Distribution of tasks with `--gpus-per-node` and `--ntasks-per-node`#
`--ntasks-per-node`	1 GPU in 1 node `--gpus-per-node=1` `--nodes=1`	2 GPUs in 1 node `--gpus-per-node=2` `--nodes=1`	2 GPUs in 2 nodes `--gpus-per-node=1` `--nodes=2`
Total Tasks	GPU: 0 – 1	GPU: 0 – 1	GPU: 0 – 1 GPU: 0 – 1
2	2 – 0	2 – 2	disallowed
8	8 – 0	8 – 8	4 – 4 4 – 4
16	16 – 0	16 – 16	8 – 8 8 – 8
24	disallowed	24 – 24	12 – 12 12 – 12
32	disallowed	32 – 32	16 – 16 16 – 16

Distribution of tasks with `--gpus-per-node` and `--ntasks-per-gpu`#
`--ntasks-per-gpu`	1 GPU in 1 node `--gpus-per-node=1` `--nodes=1`	2 GPUs in 1 node `--gpus-per-node=2` `--nodes=1`	2 GPUs in 2 nodes `--gpus-per-node=1` `--nodes=2`
Total Tasks	GPU: 0 – 1	GPU: 0 – 1	GPU: 0 – 1 GPU: 0 – 1
2	2 – 0	1 – 1	disallowed
8	8 – 0	4 – 4	2 – 2 2 – 2
16	16 – 0	8 – 8	4 – 4 4 – 4
24	disallowed	12 – 12	6 – 6 6 – 6
32	disallowed	16 – 16	8 – 8 8 – 8

6.5.3. Option –gpus-per-task#

Distribution of tasks across requested GPUs using the --gpus-per-task option of sbatch. Examples carried out on the nodes of the ampere_gpu partition with 2 GPUs per node and 16 CPU cores per GPU.

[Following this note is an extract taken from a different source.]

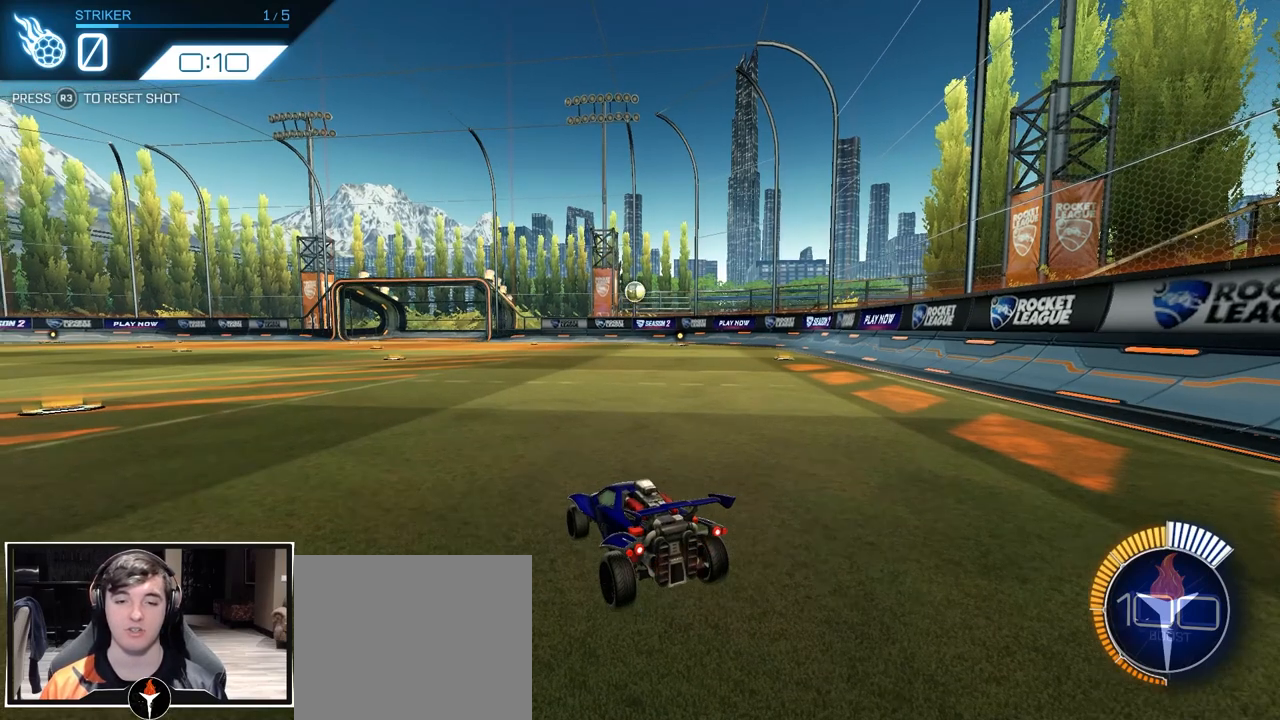
{"buttons": ["CROSS"], "left_stick": "center", "right_stick": "center", "events": [[100, "CROSS", "down"], [283, "CROSS", "up"], [317, "CROSS", "down"]]}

Distribution of tasks with `--gpus-per-task` and `--ntasks`#
`--ntasks`	1 GPU in 1 node `--gpus-per-task=1` `--nodes=1`	2 GPUs in 1 node `--gpus-per-task=2` `--nodes=1`	2 GPUs in 2 nodes `--gpus-per-task=1` `--nodes=2`
Total Tasks	GPU: 0 – 1	GPU: 0 – 1	GPU: 0 – 1 GPU: 0 – 1
1	1 – 0	error	disallowed
2	1 – 1	error	1 – 0 1 – 0
4	disallowed	error	1 – 1 1 – 1

Distribution of tasks with `--gpus-per-task` and `--ntasks-per-node`#
`--ntasks-per-node`	1 GPU in 1 node `--gpus-per-task=1` `--nodes=1`	2 GPUs in 1 node `--gpus-per-task=2` `--nodes=1`	2 GPUs in 2 nodes `--gpus-per-task=1` `--nodes=2`
Total Tasks	GPU: 0 – 1	GPU: 0 – 1	GPU: 0 – 1 GPU: 0 – 1
1	1 – 0	error	disallowed
2	1 – 1	error	1 – 0 1 – 0
4	disallowed	error	1 – 1 1 – 1

6.6. Shared GPUs on Anansi#

The Anansi cluster is meant for testing or debugging jobs. It is smaller than Hydra but its resources can be shared between multiple jobs which leads to lower queueing times. The characteristics of our Anansi GPUs are listed in VSCdocAnansi Hardware.

On Anansi, it is not possible to request whole GPUs for your job. Instead, you can request parts, also called shards, of a GPU. These can for example be requested using:

--gres=shard:N to request N GPU shards.
--tres-per-task=gres/shard:N to request N GPU shards per task.

Note that you can request up to 4 shards per job, which corresponds to a full GPU. It is not possible to request more than 4 shards per job.